**EXERCISE GOAL**.
Pull every line holding the word "Clarence" out of the data and copy it.

── SUPPLIED ENTRIES

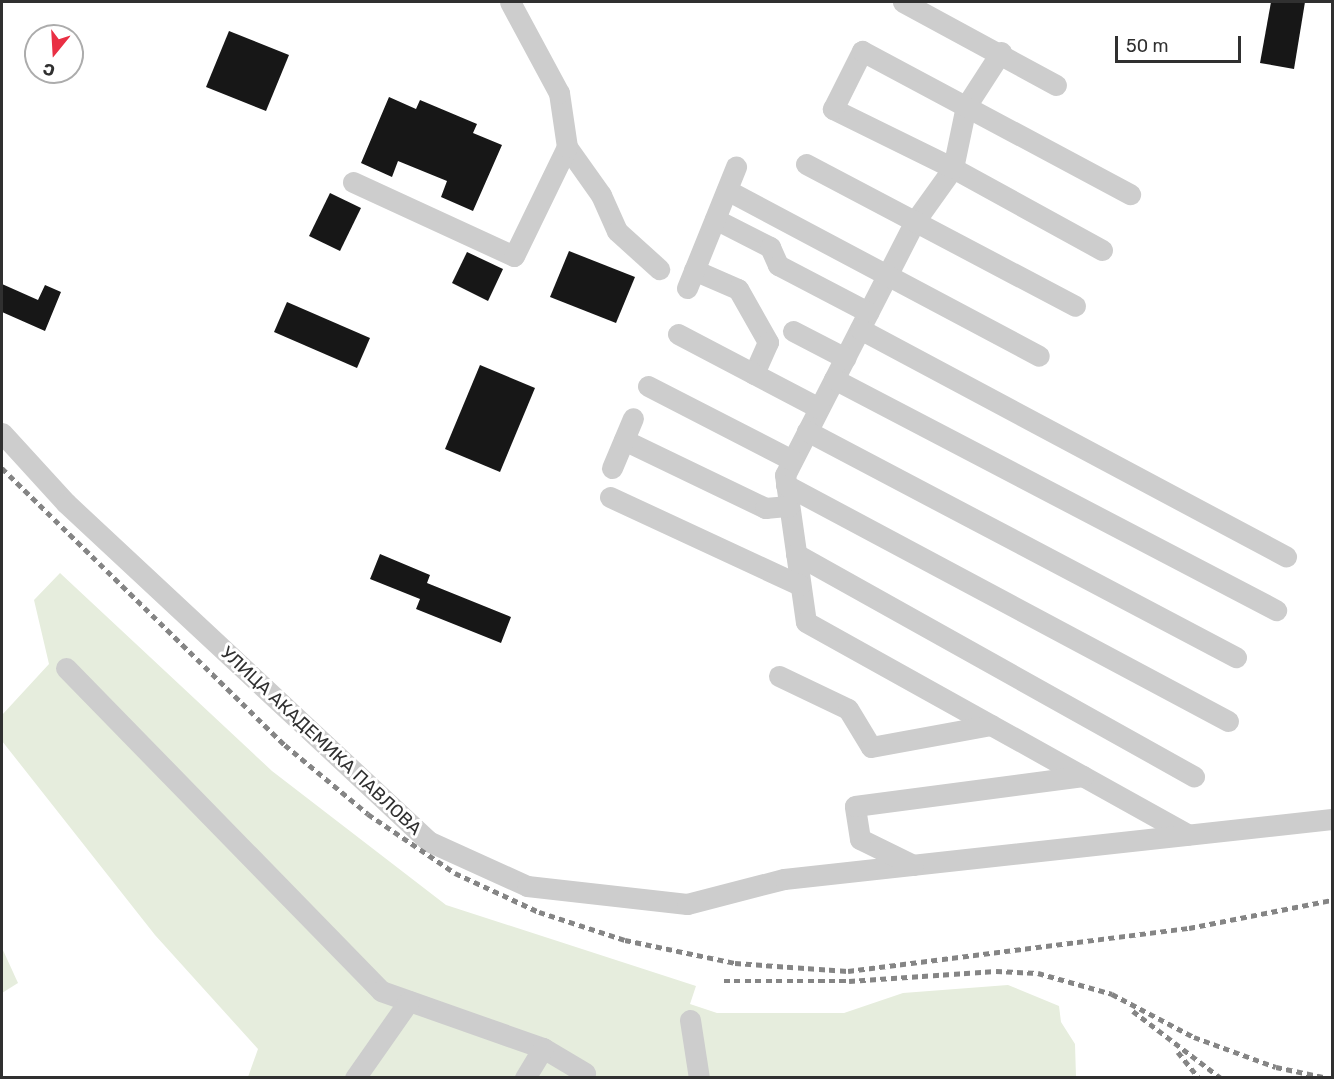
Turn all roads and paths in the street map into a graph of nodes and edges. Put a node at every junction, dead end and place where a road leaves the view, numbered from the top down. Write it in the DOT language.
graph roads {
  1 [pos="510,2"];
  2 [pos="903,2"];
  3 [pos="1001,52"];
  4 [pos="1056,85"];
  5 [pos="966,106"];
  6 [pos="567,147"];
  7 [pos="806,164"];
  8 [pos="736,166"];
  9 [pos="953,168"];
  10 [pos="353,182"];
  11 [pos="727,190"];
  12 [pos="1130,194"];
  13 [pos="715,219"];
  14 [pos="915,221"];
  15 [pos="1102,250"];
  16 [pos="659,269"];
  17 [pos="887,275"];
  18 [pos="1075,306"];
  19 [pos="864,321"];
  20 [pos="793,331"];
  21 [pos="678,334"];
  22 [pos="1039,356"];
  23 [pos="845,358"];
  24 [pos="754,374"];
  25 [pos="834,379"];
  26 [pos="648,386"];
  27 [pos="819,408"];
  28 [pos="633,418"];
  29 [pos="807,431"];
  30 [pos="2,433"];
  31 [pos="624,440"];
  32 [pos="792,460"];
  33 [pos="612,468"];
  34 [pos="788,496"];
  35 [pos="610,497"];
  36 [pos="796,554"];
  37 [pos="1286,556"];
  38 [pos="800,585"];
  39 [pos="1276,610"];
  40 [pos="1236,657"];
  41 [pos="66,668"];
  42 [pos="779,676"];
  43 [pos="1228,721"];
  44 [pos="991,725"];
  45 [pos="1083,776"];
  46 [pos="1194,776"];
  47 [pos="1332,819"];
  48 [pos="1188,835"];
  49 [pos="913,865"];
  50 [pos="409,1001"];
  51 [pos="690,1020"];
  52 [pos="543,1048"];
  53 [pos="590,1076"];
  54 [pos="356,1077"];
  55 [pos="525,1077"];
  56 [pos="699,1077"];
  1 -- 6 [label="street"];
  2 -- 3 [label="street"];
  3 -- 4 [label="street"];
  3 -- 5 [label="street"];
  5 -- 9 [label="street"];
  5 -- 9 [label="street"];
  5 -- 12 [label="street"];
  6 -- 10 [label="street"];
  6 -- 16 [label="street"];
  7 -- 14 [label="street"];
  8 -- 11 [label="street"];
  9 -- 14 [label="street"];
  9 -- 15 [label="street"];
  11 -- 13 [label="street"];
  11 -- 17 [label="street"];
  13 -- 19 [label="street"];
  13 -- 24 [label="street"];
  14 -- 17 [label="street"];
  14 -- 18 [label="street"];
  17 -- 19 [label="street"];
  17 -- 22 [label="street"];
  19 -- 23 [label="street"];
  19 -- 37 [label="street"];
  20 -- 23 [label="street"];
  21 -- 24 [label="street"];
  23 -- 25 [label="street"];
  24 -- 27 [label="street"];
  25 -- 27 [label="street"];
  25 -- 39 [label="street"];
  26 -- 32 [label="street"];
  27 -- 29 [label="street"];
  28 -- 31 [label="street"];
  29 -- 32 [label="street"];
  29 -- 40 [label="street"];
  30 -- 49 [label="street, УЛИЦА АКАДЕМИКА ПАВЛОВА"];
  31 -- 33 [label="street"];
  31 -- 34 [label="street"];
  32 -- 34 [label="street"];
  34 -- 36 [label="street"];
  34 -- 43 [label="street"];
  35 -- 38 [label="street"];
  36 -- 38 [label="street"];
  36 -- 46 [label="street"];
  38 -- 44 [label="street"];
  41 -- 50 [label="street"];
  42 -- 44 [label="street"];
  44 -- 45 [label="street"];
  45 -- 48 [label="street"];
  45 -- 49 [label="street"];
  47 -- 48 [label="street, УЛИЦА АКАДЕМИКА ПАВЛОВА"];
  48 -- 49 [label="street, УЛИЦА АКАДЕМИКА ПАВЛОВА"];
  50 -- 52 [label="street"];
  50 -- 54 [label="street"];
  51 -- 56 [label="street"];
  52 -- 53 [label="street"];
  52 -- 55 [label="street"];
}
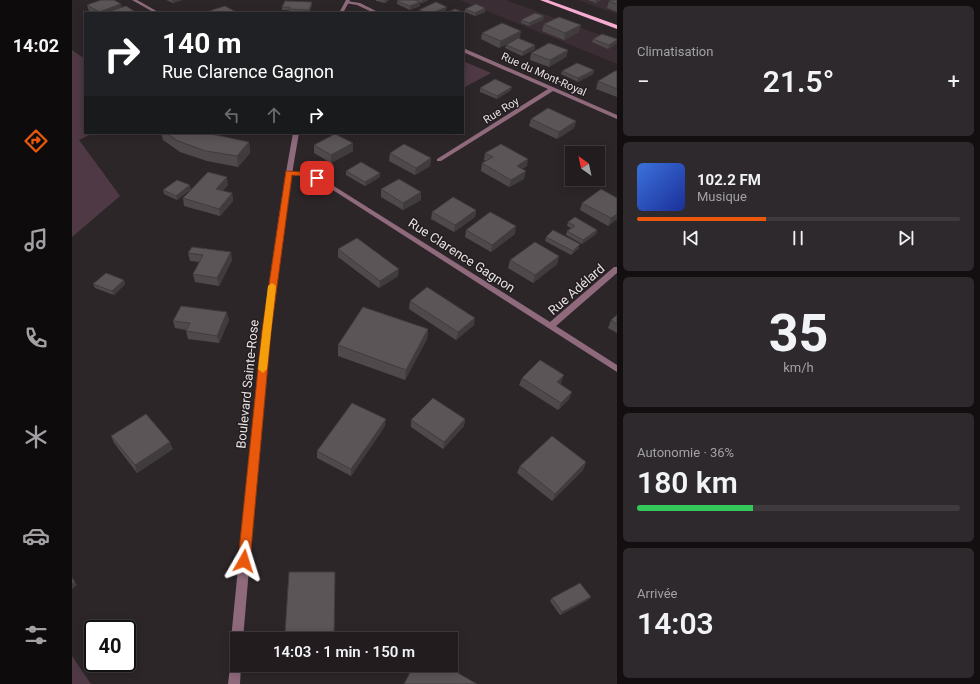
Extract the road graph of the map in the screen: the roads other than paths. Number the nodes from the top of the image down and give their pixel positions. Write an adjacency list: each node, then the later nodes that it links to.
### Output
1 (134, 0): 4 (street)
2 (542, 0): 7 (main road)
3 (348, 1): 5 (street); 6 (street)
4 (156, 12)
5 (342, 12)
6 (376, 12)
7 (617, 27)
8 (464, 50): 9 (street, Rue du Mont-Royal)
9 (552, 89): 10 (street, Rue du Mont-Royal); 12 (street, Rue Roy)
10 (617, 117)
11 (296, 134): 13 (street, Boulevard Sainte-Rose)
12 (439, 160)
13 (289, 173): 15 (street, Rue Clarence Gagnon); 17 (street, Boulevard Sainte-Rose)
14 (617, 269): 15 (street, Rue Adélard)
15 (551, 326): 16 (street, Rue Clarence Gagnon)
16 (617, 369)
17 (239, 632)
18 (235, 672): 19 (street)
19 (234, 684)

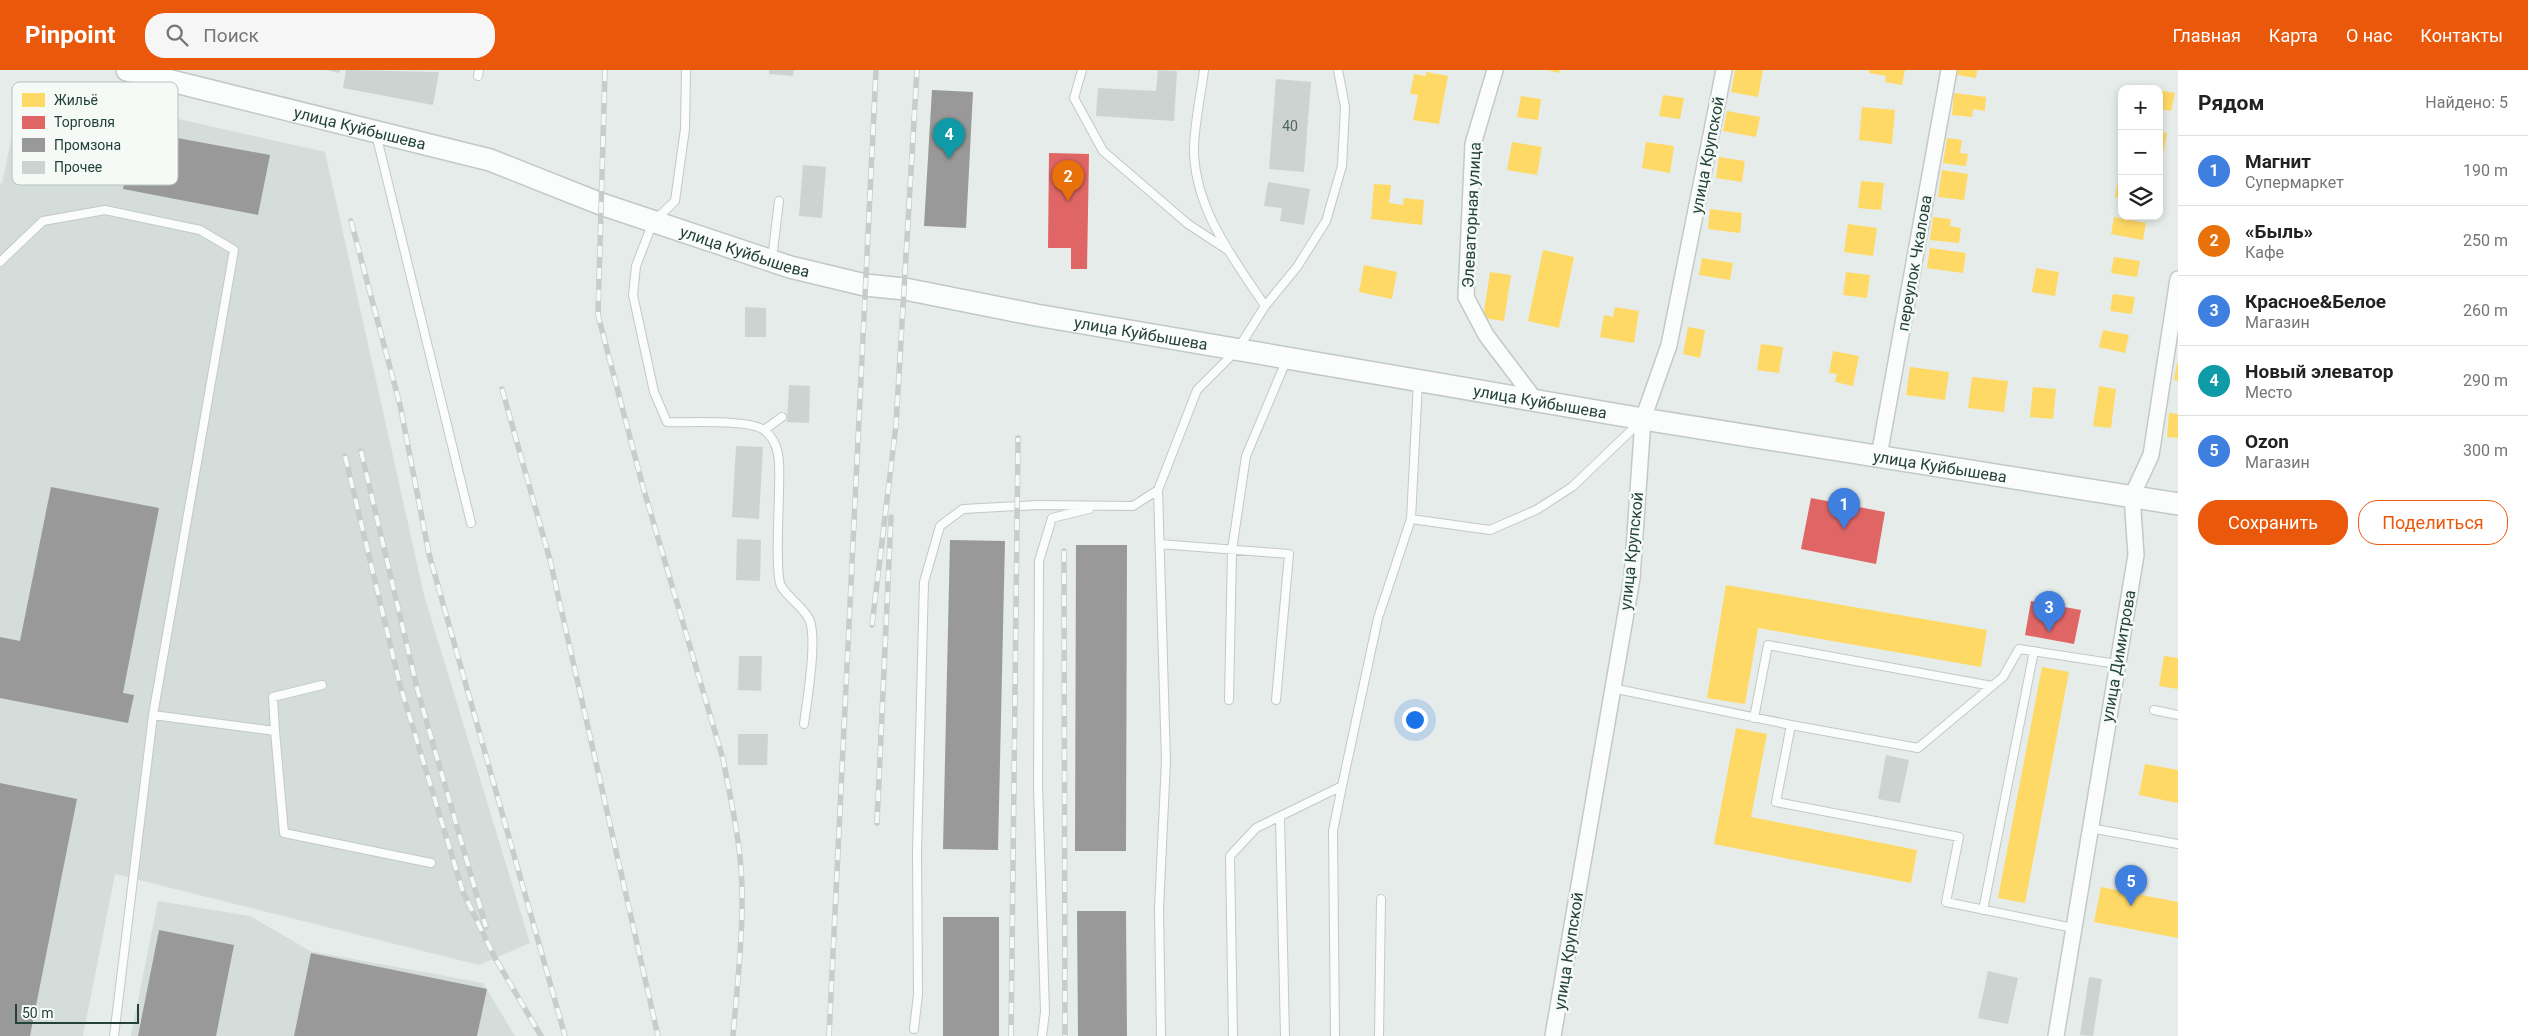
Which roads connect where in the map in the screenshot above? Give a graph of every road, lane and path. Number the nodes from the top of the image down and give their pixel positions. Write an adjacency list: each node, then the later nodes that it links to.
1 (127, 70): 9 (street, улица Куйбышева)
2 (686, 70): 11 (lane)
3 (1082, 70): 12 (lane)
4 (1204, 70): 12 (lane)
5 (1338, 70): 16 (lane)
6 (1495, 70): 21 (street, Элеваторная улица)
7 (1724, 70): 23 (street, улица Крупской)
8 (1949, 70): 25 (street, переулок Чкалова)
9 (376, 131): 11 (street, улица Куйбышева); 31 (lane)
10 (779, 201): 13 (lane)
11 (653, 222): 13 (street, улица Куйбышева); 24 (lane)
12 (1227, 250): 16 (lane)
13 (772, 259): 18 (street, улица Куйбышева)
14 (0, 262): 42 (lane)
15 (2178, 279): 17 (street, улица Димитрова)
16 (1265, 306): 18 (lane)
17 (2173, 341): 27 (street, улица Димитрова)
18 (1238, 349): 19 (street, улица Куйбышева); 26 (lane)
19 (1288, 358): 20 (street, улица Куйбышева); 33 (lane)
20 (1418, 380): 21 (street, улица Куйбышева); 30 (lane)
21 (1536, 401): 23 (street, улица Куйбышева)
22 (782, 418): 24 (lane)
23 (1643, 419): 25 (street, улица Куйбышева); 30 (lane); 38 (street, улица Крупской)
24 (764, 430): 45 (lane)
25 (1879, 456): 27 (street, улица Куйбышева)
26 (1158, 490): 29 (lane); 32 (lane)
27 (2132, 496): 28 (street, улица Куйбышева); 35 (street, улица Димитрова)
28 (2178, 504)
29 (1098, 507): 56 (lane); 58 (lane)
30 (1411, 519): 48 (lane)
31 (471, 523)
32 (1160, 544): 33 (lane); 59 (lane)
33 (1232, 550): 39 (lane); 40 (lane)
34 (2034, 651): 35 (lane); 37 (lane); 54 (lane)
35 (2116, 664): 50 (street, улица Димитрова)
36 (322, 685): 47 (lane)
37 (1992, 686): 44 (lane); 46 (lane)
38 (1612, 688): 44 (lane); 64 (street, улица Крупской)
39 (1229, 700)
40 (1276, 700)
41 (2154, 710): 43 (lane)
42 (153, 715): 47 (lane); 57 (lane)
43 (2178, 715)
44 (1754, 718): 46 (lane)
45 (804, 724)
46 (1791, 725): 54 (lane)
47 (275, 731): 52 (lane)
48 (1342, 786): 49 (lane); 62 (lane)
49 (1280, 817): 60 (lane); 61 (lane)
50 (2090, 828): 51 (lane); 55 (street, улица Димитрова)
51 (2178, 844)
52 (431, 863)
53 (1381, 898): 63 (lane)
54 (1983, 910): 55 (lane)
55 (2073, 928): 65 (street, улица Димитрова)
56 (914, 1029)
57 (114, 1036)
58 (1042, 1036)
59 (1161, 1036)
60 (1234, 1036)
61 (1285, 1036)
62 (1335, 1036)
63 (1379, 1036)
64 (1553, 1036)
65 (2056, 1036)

────

**WRITTEN SOLUTION**.
13 (289, 173): 15 (street, Rue Clarence Gagnon); 17 (street, Boulevard Sainte-Rose)
15 (551, 326): 16 (street, Rue Clarence Gagnon)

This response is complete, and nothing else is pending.